::: DATA TO EXAMINE :::

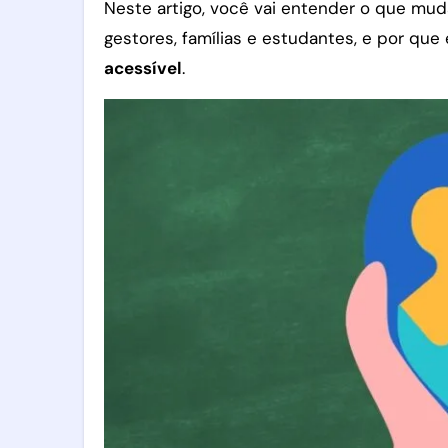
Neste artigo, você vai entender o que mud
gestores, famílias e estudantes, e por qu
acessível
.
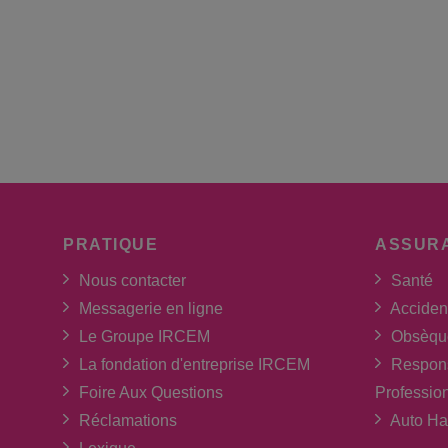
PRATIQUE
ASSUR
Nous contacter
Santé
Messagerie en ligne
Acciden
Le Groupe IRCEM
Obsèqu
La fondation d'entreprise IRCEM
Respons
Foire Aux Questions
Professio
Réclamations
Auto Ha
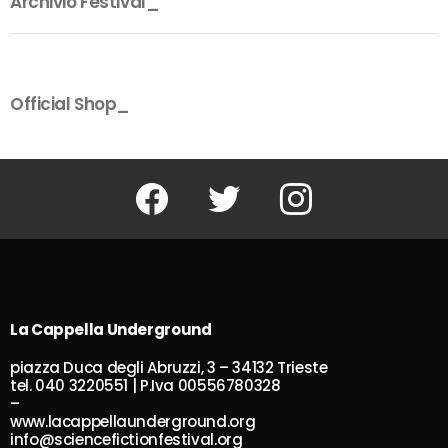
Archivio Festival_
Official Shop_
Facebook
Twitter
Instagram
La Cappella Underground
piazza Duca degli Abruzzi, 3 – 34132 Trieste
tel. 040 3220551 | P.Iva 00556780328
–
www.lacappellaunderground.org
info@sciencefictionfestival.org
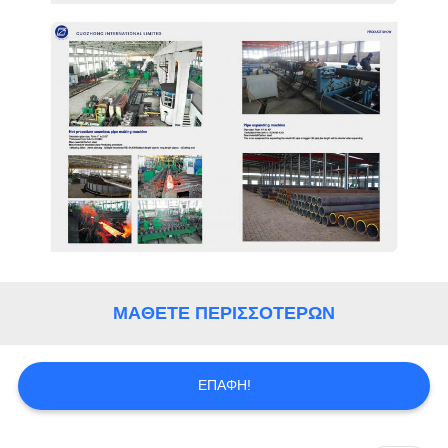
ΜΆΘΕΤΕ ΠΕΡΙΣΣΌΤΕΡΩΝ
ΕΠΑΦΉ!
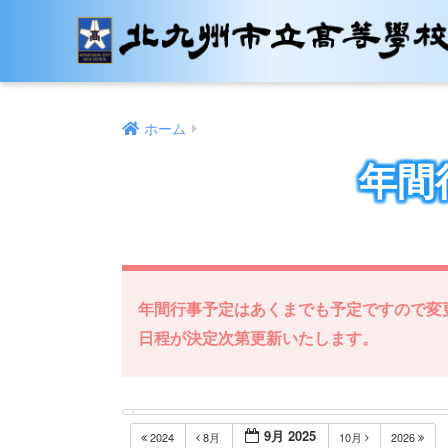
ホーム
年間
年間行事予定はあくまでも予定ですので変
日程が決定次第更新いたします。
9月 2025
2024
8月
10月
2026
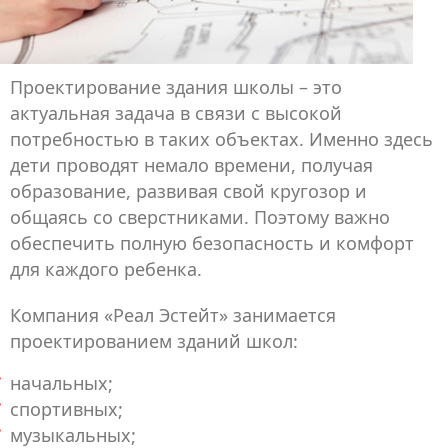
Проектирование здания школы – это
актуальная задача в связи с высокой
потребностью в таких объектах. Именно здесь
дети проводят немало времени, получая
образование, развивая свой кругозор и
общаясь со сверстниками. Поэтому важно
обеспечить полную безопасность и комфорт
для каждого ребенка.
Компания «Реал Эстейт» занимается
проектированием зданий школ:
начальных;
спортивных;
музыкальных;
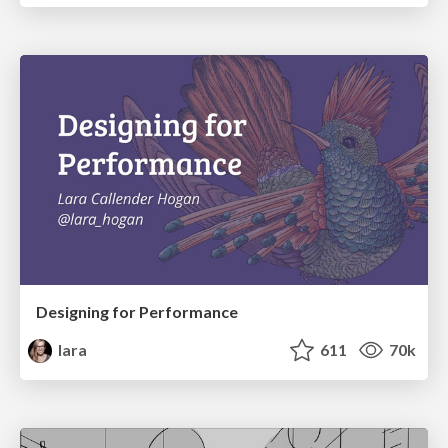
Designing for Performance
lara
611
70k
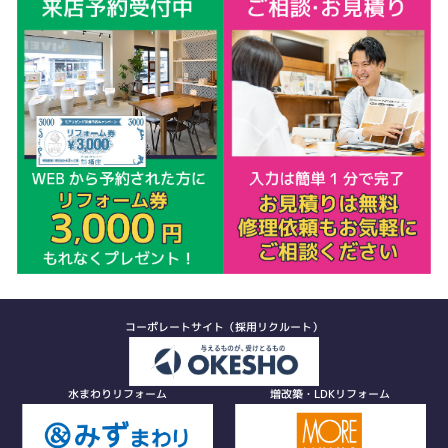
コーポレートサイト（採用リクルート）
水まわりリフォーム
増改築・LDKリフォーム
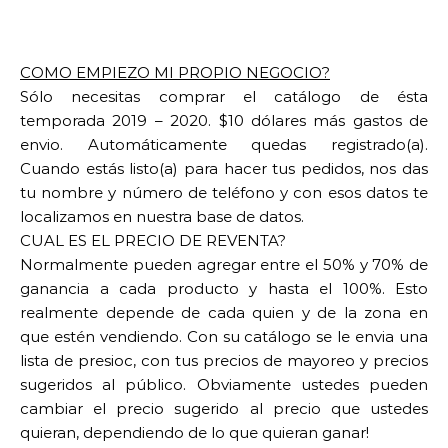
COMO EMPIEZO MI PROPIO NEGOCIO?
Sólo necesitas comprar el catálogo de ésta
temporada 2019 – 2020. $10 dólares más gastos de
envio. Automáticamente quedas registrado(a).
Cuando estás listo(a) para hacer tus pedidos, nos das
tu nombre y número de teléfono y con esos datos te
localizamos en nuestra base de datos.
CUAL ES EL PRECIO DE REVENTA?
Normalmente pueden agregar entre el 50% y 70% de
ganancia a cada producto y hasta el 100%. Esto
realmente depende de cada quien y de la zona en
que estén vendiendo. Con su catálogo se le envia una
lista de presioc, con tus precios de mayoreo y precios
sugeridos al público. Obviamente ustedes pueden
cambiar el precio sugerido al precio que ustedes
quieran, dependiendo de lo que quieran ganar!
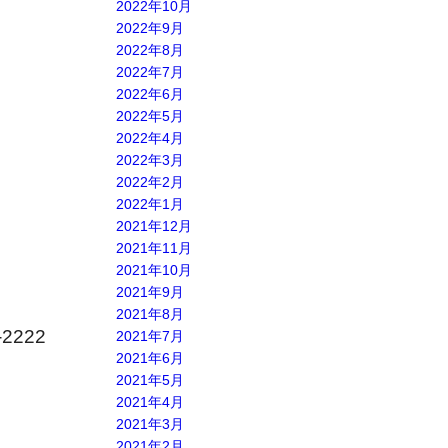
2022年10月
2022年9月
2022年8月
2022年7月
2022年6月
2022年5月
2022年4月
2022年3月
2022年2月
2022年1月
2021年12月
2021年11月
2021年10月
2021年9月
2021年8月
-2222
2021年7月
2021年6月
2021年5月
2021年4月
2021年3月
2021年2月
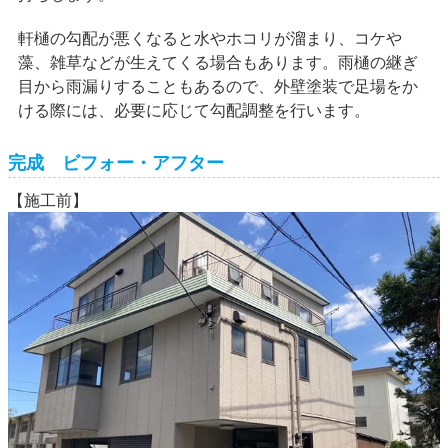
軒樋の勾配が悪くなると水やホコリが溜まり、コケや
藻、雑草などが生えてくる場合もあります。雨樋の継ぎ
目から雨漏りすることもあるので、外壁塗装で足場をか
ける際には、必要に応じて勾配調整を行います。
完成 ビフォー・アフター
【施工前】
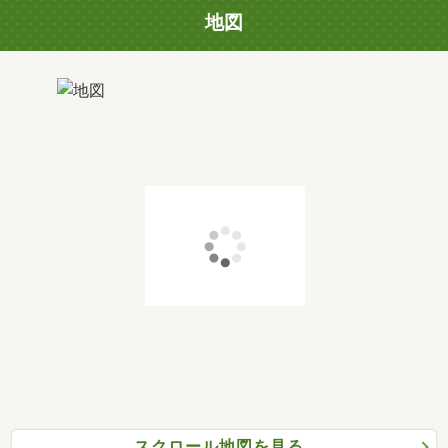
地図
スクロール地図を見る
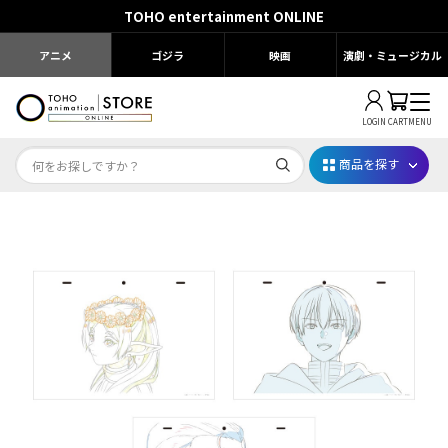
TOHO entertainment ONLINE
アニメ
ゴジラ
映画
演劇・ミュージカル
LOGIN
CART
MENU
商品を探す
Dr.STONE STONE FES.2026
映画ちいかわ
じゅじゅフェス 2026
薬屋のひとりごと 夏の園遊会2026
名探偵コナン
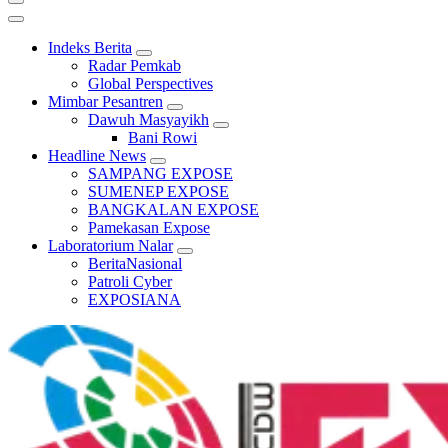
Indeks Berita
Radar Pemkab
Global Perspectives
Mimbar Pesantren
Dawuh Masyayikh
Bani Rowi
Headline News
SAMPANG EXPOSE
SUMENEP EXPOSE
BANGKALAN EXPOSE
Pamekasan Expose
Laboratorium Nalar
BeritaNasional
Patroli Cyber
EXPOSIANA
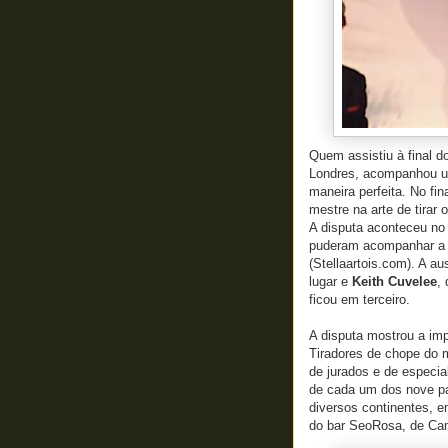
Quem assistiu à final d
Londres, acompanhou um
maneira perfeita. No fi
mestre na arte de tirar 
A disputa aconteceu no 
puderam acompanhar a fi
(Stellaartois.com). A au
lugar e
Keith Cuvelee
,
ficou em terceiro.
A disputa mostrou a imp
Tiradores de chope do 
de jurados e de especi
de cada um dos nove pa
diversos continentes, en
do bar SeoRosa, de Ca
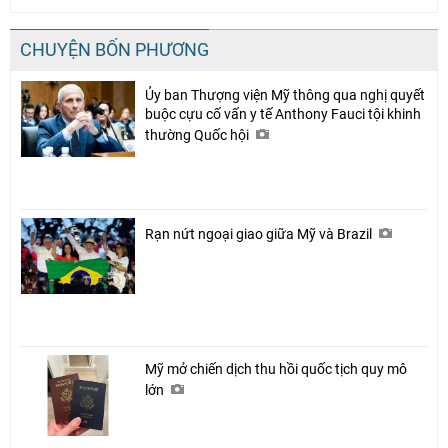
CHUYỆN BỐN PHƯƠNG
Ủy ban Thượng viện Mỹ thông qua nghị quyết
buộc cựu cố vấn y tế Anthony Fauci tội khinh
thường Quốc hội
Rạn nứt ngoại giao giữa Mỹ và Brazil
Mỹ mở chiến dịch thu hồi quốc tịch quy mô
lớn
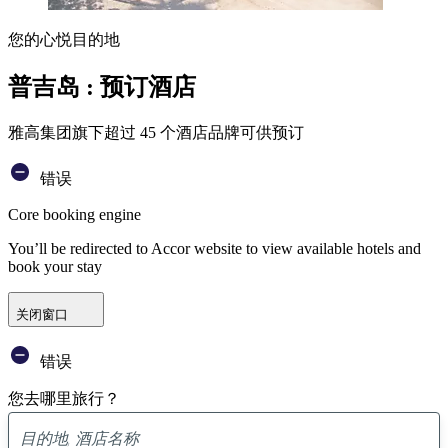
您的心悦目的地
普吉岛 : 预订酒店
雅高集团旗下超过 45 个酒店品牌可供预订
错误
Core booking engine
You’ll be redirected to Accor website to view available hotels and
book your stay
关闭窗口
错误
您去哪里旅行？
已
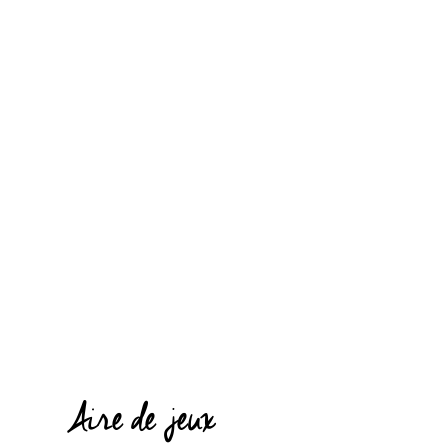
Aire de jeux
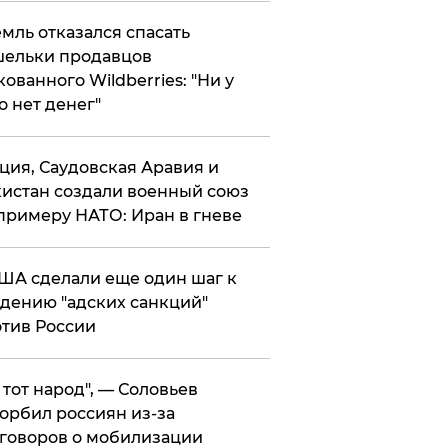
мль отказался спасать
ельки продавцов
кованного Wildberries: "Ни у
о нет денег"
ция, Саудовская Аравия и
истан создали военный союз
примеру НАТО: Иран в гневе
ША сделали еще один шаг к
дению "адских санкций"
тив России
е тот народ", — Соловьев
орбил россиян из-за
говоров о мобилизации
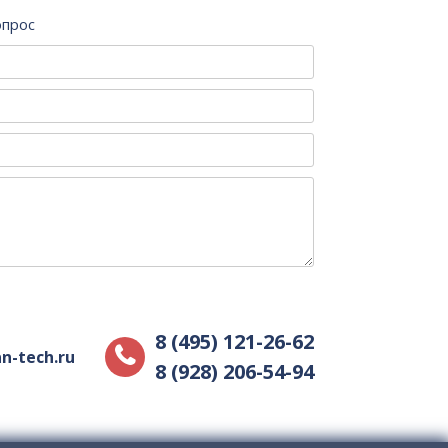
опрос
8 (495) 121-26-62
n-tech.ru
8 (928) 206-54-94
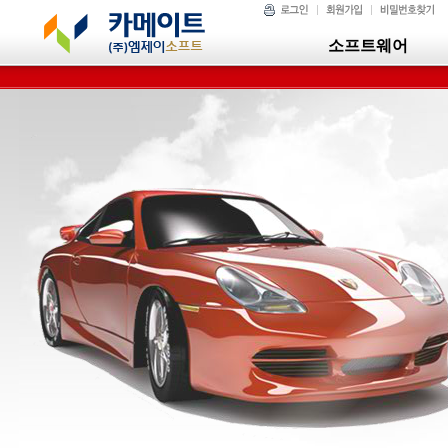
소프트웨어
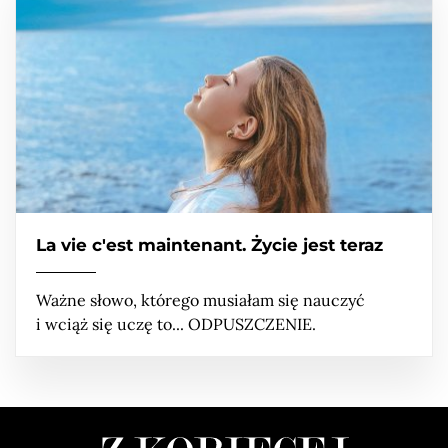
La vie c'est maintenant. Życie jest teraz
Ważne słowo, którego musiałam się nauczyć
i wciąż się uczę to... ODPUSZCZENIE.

:::

WORK REQUIRED - Print from the line containing "年間行事予定はあくまでも予定ですので変" through the line containing "Sólo necesitas comprar el catálogo de ésta" in the data above, exactly as the lines stand, and omit every picture.

RESPONSE -
年間行事予定はあくまでも予定ですので変
日程が決定次第更新いたします。
9月 2025
2024
8月
10月
2026
Проектирование здания школы – это
актуальная задача в связи с высокой
потребностью в таких объектах. Именно здесь
дети проводят немало времени, получая
образование, развивая свой кругозор и
общаясь со сверстниками. Поэтому важно
обеспечить полную безопасность и комфорт
для каждого ребенка.
Компания «Реал Эстейт» занимается
проектированием зданий школ:
начальных;
спортивных;
музыкальных;
Designing for Performance
lara
611
70k
コーポレートサイト（採用リクルート）
水まわりリフォーム
増改築・LDKリフォーム
COMO EMPIEZO MI PROPIO NEGOCIO?
Sólo necesitas comprar el catálogo de ésta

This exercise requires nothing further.